I was watching this thing on TV. It's sort of like a book I read that considered what the world would be like if Hitler had won the war, or Sliders or something. Interestingly, it posed the question: "What would happen if Bush won the 2000 election?". Jeez, that would just be wrong. It's lucky that Gore won.

What would he have done then? Maybe he would have moved away from politics and into IT (hasn't that taken off - Wired was so right). Maybe he'd join Apple's board. Nah, that's just ridiculous.

Thursday, March 20, 2003


"High-performance software for information retrieval research. Emphasis on semi-structured text retrieval, especially for HTML and XML. The goal is to facilitate information retrieval research by providing an interchangable toolkit of functions." Written in Perl and C/C++.

Telcordia Demo Machine "...By using statistical algorithms, LSI can retrieve relevant documents even when they do not share any words with a query. LSI uses these statistically derived "concepts" to improve search performance by up to 30%."

Wednesday, March 19, 2003

RDF and Topic Maps

A small document published by KTWeb reports that: "As early as October 2000, Gartner Group experts predicted that “50 percent of portal and search engine providers would be using technologies on a Topic Map basis in the next three years”. More recent forecasts have been less enthusiastic, but still consider Topic Maps as having a high probability to become a “mainstream technology” by 2003; whereas METAGroup estimations see the technology significantly hitting the market by 2005-2007, with a potential over $1 billion." Topic Map Constraint Language is something that I hadn't seen before being analogous to OWL and RDF Schema.
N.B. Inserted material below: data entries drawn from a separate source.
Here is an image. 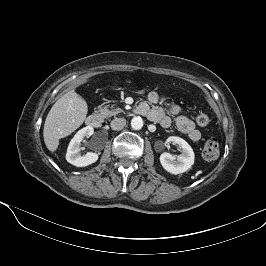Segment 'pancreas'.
<instances>
[{
  "label": "pancreas",
  "instance_id": "1",
  "mask_svg": "<svg viewBox=\"0 0 266 266\" xmlns=\"http://www.w3.org/2000/svg\"><path fill=\"white\" fill-rule=\"evenodd\" d=\"M97 113H99L103 118H108L111 116H116L117 114L123 112V110L121 108H113V106H105V107H100L98 109V111H96Z\"/></svg>",
  "mask_w": 266,
  "mask_h": 266
}]
</instances>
It's good to see another Australian organisation looking at RDF and Topic Maps too.

Monday, March 17, 2003


Technical trends bode well for KM "The same protections also apply to Tacit's forthcoming ActiveNet — which the company describes as a tool-agnostic, "active collaboration network." E-mail messages and other documents such as those in Notes, SharePoint, or Weblogs are fed into ActiveNet and are organized into topical "hotlists" that drive a supply-and-demand market for contacts and information. The topics in your public profile define a supply of expertise in those areas; other users who construct similar profiles create a demand; the system offers to connect those whose profiles intersect."

"Corporate blogs may be ushering in new era of voluntary communication critical for KM. Knowledge that people don't publish can, alternatively, be deduced from documents and message traffic -- if you take necessary privacy precautions."

Friday, March 14, 2003

Sun's Knowledge Management

A recent blog entry by Uche Ogbuji points to a document on how Sun is using swoRDFish to provide "...a controlled vocabulary, organizational classifications, and business rules. It also includes a core set of industry standard metadata tags, complete with SMI-specific extensions."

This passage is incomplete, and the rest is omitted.